NewsHour science correspondent Miles O’Brien has the first in our three-part series on the science of the brain.

MILES O’BRIEN: Oh, to be a fly on the wall at the Basic Research Facility scientist consider nirvana. You might see a Nobel Prize in the making or you might be subjected to this, the fruit fly version of a scary movie, the rapidly growing shadow of a predator homing in for the kill.

GWYNETH CARD, Howard Hughes Medical Institute-Janelia Farm Research Campus: My lab is really interested in how flies make decisions.

MILES O’BRIEN: Neuroscientist Gwyneth Card runs a laboratory at the Howard Hughes Medical Institute-Janelia Farm Research Campus near Washington, D.C. She films fruit flies at 6,000 frames per second to better see what they do and eventually she hopes understand how their brains issue commands and their bodies turn that into lifesaving action.

GWYNETH CARD: One of the interesting things we have discovered is that if you show a fly one of these scary movies, they actually don’t do one particular thing knee-jerk reflex. They actually do a whole sequence of behaviors that’s quite flexible and quite varied.

MILES O’BRIEN: This is why we can’t swat a fly.

Set of tasks
A – In the fruit fly brain transcript, at what frame rate does Gwyneth Card film fruit flies?
B – Continue the fruit fly brain transcript from the point where it stops.

(Stored items)

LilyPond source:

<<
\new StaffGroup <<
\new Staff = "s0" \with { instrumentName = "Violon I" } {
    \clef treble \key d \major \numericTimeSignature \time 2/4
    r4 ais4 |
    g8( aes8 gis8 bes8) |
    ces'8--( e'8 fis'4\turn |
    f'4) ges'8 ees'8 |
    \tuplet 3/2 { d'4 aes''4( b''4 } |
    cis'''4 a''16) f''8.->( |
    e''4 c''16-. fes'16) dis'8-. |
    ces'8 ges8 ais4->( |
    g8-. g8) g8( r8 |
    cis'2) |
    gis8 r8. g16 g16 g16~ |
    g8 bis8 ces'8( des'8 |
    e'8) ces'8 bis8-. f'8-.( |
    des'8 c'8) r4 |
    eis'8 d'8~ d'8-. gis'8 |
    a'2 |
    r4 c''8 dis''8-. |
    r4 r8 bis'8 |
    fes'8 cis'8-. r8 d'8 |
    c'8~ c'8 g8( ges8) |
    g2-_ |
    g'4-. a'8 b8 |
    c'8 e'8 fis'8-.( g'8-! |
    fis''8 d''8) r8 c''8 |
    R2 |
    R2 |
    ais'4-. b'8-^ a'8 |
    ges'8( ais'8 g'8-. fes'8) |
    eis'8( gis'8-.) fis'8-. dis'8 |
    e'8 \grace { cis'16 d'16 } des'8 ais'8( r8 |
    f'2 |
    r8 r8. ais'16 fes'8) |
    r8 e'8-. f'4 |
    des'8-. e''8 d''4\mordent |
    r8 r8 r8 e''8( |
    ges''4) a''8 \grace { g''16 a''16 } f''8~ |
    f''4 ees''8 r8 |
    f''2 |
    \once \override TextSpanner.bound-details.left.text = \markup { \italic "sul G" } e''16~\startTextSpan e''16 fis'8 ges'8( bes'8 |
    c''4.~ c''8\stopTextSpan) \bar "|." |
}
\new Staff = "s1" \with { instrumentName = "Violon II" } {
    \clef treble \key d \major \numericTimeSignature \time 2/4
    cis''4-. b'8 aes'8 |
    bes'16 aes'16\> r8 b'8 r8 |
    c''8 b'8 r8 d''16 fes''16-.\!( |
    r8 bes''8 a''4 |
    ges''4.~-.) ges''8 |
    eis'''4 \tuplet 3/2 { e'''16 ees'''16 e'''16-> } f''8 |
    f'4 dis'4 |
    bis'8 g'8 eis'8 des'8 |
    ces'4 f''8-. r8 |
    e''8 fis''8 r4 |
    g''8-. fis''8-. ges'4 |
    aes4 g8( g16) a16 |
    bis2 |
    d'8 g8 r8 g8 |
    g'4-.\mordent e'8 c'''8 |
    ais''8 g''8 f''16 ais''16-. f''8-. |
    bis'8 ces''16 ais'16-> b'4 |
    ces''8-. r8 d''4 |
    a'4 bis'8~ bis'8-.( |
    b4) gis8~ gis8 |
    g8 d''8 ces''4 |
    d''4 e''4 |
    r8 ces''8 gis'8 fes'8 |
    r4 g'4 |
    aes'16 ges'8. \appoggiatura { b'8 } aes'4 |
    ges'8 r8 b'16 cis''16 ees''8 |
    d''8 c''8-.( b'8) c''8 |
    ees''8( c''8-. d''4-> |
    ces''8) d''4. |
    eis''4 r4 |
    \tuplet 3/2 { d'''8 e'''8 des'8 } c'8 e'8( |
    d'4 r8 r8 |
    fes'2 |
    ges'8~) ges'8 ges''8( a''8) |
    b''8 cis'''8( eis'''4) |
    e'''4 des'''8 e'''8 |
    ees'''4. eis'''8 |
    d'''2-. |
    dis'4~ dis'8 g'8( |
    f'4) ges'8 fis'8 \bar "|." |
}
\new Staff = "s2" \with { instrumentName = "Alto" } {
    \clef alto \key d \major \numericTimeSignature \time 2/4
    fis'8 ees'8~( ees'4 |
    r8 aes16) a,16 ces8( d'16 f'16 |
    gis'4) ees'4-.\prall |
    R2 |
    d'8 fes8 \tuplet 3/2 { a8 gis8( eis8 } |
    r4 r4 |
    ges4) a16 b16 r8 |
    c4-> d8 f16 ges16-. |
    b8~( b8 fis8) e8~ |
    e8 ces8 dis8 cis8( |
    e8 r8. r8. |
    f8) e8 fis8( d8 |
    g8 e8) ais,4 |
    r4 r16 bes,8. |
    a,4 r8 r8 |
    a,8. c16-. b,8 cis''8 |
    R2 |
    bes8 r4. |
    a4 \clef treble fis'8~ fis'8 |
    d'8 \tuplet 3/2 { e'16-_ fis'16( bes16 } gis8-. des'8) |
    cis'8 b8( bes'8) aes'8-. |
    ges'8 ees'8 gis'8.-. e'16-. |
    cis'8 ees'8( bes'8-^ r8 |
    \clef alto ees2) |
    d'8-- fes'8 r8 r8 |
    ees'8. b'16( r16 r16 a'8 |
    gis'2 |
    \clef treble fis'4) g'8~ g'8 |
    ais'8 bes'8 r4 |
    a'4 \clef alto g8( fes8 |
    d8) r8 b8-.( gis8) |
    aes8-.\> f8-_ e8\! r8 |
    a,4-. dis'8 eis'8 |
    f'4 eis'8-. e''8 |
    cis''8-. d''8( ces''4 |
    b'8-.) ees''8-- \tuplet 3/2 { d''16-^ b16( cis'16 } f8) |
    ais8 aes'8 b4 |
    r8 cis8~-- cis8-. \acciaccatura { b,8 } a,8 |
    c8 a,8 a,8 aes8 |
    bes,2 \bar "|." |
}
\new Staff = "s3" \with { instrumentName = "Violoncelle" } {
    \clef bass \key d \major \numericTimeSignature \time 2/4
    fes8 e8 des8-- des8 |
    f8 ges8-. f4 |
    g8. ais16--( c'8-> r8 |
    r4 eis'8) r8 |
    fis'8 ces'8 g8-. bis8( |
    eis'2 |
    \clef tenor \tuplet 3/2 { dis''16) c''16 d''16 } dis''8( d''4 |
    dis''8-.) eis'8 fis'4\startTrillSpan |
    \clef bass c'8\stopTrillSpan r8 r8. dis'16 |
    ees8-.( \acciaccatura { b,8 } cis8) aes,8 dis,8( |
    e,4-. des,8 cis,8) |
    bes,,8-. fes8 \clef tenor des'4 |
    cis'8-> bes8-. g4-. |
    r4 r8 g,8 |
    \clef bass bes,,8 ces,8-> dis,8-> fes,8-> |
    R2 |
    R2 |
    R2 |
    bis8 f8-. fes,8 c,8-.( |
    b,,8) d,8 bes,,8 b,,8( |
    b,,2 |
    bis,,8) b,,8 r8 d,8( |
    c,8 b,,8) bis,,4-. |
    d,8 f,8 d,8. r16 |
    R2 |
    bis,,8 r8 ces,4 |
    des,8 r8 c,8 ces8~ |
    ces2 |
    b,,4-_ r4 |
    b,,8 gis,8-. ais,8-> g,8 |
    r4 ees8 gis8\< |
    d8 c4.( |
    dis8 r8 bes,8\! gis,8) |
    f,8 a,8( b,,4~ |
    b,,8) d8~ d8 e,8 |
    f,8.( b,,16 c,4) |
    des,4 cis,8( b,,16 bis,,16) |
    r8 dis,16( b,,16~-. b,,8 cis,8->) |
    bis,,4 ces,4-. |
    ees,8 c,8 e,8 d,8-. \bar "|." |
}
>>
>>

Responses per task
A – 6,000 frames per second.

B –
GWYNETH CARD: This is exactly why it’s really hard to swat a fly.

MILES O’BRIEN: This is the kind of question that bugs a neuroscientist in another lab here, Gerry Rubin. He has spent his entire career studying fruit flies, also known as Drosophila.

GERRY RUBIN, Executive Director: Fruit flies have a very distinguished and long career in biomedical research, mainly because they breed like flies.

MILES O’BRIEN: But the bugs are more than rapidly prolific. They can do a lot of very interesting things and, compared to humans, are much easier neuroscience test subjects.

GERRY RUBIN: These are very complicated calculations done by a very small biological computational device. If — we feel, if we could understand how those actually work, then we would know something important about how every brain works, including our own brains.

MILES O’BRIEN: Rubin not only runs a lab here, but the overall facility as well.

In fact, it’s his baby. He hatched the idea in 2002, the doors opened in 2006, and right now it houses 350 scientists working in 42 labs and on five collaborative teams. It is a well-oiled machine, to be sure, robotic efficiency. They feed, breed, bar code and house more than a million insects here, hoping they might hold answers to some of the most challenging problems in basic biomedical research.

It is funded by the Howard Hughes Medical Institute, for the record, also a NewsHour underwriter. HHMI plans to spend $50 million to $100 million a year for at least 20 years here, giving the best and the brightest scientists what amounts to a blank check to do their work as they see fit.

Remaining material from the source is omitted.